By way of enrichment permit me to present an algebraic proof.

Suppose we seek to verify that $$\sum_{j=0}^b {b\choose j}^2 {n+j\choose 2b} = {n\choose b}^2.$$ where $0\le b\le n.$

Introduce $${b\choose j} = \frac{1}{2\pi i} \int_{|z|=\epsilon} \frac{1}{z^{b-j+1}} \frac{1}{(1-z)^{j+1}} \; dz$$

and $${n+j\choose 2b} = \frac{1}{2\pi i} \int_{|w|=\epsilon} \frac{1}{w^{2b+1}} (1+w)^{n+j} \; dw.$$

This yields for the sum $$\frac{1}{2\pi i} \int_{|w|=\epsilon} \frac{(1+w)^{n}}{w^{2b+1}} \frac{1}{2\pi i} \int_{|z|=\epsilon} \frac{1}{z^{b+1}} \frac{1}{1-z} \sum_{j=0}^b {b\choose j} (1+w)^j \frac{z^j}{(1-z)^j} \; dz \; dw \\ = \frac{1}{2\pi i} \int_{|w|=\epsilon} \frac{(1+w)^{n}}{w^{2b+1}} \frac{1}{2\pi i} \int_{|z|=\epsilon} \frac{1}{z^{b+1}} \frac{1}{1-z} \left(1+\frac{(1+w)z}{1-z}\right)^b \; dz \; dw \\ = \frac{1}{2\pi i} \int_{|w|=\epsilon} \frac{(1+w)^{n}}{w^{2b+1}} \frac{1}{2\pi i} \int_{|z|=\epsilon} \frac{1}{z^{b+1}} \frac{1}{(1-z)^{b+1}} (1+wz)^b \; dz \; dw.$$

The inner residue is $$\sum_{q=0}^b {b\choose q} w^q {b-q+b\choose b}.$$ Substitute this into the outer integral to get $$\sum_{q=0}^b {b\choose q} {2b-q\choose b} {n\choose 2b-q}.$$

Observe that $${2b-q\choose b}{n\choose 2b-q} = \frac{(2b-q)!}{b! (b-q)!}\frac{n!}{(2b-q)! (n-2b+q)!} \\ = \frac{(n-b)!}{b! (b-q)!}\frac{n!}{(n-b)! (n-2b+q)!} = {n\choose b} {n-b\choose b-q}.$$

This yields for the sum $${n\choose b} \sum_{q=0}^b {b\choose q} {n-b\choose b-q}.$$

which evaluates to $${n\choose b}^2$$ by inspection.

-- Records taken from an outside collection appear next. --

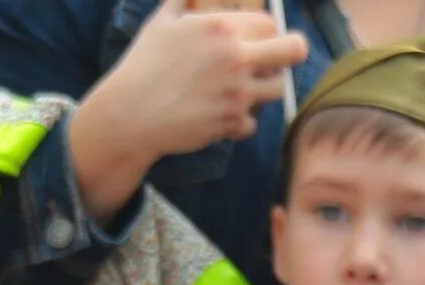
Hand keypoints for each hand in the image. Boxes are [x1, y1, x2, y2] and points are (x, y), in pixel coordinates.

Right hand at [67, 0, 307, 223]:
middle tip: (275, 61)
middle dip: (290, 53)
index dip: (266, 32)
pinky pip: (252, 123)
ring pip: (278, 88)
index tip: (257, 41)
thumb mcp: (163, 21)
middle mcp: (236, 58)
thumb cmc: (143, 64)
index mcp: (222, 27)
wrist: (130, 114)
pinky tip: (222, 117)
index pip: (269, 24)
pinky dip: (239, 122)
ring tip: (244, 89)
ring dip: (265, 88)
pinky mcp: (231, 122)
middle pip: (294, 50)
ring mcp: (237, 92)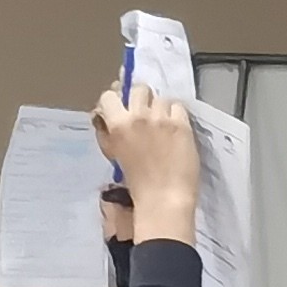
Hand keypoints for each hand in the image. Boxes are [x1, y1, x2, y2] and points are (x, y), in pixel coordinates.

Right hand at [94, 88, 201, 238]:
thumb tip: (105, 114)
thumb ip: (108, 130)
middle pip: (139, 88)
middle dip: (141, 98)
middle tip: (146, 113)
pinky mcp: (181, 125)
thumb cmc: (136, 182)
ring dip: (161, 108)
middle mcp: (138, 116)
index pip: (109, 96)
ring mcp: (161, 119)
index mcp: (117, 124)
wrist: (162, 198)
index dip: (117, 100)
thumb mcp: (112, 152)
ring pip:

It can also be done with the integral $$\frac{1}{2\pi i} \int_{|z|=\epsilon} \frac{1}{z^{b-q+1}} (1+z)^{n-b} \; dz$$

which yields $${n\choose b} \frac{1}{2\pi i} \int_{|z|=\epsilon} \frac{1}{z^{b+1}} (1+z)^{n-b} \sum_{q=0}^b {b\choose q} z^q \; dz \\ = {n\choose b} \frac{1}{2\pi i} \int_{|z|=\epsilon} \frac{1}{z^{b+1}} (1+z)^{n} \; dz = {n\choose b}^2.$$

Solution 3:

Combinatorial proof of the second identity

Let $B$ be a $b$-element set and let $N$ be an $n$-element set disjoint to $B$.

The sum $\sum_j\binom b{b-j}\binom{n+j}{2b}$ counts the number of pairs of sets $T\subset B$, $X\subset N\cup B$ s.t. $|X|=2b$ and $X\cap T=\varnothing$. (Indeed, one summand corresponds to choosing first $(b-j)$-element set $T\subset B$ and then $2b$-element set $X\subset N\cup(B\setminus T)$.) And LHS counts such pairs with signs $(-1)^{|B \setminus T|}$.

Now there is a sign-reversing involution: find the smallest element of $B\setminus X$ and then add it to $T$ if it's not already in $T$, otherwise remove it from $T$. So in LHS everything with non-empty $B\setminus X$ cancels out; and there are exactly $\binom nb$ variants with $X\supset B$ and they are counted with sign $(-1)^b$.

(And the RHS is, in fact, $(-1)^b\binom nb$.)